Problem to solve: Return the following lines word for word, omitting the pictures.

Dataset excerpts:
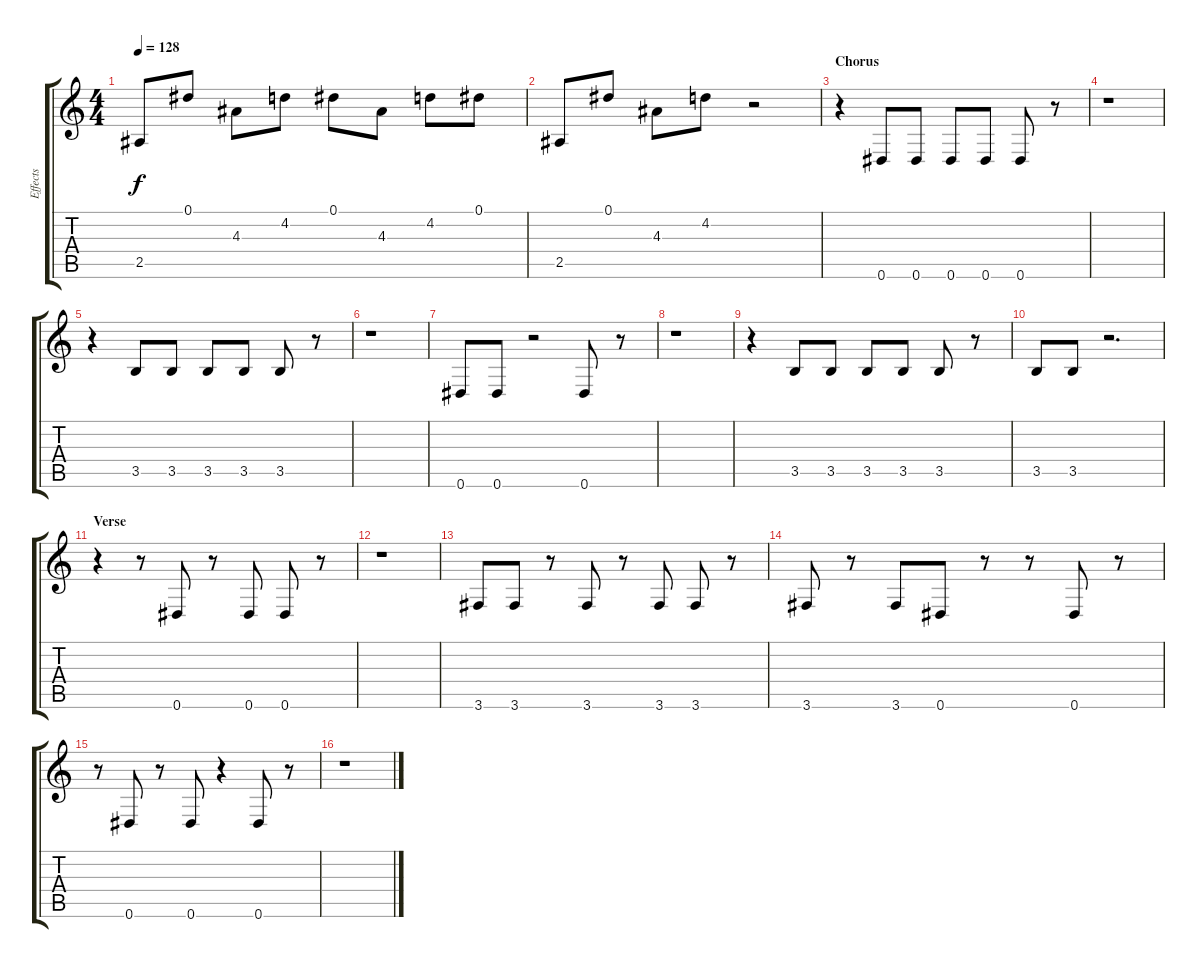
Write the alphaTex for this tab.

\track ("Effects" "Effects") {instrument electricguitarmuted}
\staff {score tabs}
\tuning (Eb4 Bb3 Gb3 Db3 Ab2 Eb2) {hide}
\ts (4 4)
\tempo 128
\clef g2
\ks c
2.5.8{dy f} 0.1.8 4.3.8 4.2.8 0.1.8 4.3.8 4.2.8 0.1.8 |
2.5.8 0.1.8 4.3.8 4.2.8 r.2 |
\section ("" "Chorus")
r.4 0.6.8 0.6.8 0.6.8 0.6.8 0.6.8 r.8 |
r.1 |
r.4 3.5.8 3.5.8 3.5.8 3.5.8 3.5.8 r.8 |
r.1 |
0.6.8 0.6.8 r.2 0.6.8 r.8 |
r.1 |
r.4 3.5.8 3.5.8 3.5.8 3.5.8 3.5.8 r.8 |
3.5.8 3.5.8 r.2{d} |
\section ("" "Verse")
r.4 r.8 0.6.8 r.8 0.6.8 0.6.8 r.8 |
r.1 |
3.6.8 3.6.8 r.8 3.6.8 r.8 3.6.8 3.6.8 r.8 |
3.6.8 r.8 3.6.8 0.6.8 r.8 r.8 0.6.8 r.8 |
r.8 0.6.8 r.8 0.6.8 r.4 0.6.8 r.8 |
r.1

Response to this exercise:
Write the alphaTex for this tab.

\track ("Effects" "Effects") {instrument electricguitarmuted}
\staff {score tabs}
\tuning (Eb4 Bb3 Gb3 Db3 Ab2 Eb2) {hide}
\ts (4 4)
\tempo 128
\clef g2
\ks c
2.5.8{dy f} 0.1.8 4.3.8 4.2.8 0.1.8 4.3.8 4.2.8 0.1.8 |
2.5.8 0.1.8 4.3.8 4.2.8 r.2 |
\section ("" "Chorus")
r.4 0.6.8 0.6.8 0.6.8 0.6.8 0.6.8 r.8 |
r.1 |
r.4 3.5.8 3.5.8 3.5.8 3.5.8 3.5.8 r.8 |
r.1 |
0.6.8 0.6.8 r.2 0.6.8 r.8 |
r.1 |
r.4 3.5.8 3.5.8 3.5.8 3.5.8 3.5.8 r.8 |
3.5.8 3.5.8 r.2{d} |
\section ("" "Verse")
r.4 r.8 0.6.8 r.8 0.6.8 0.6.8 r.8 |
r.1 |
3.6.8 3.6.8 r.8 3.6.8 r.8 3.6.8 3.6.8 r.8 |
3.6.8 r.8 3.6.8 0.6.8 r.8 r.8 0.6.8 r.8 |
r.8 0.6.8 r.8 0.6.8 r.4 0.6.8 r.8 |
r.1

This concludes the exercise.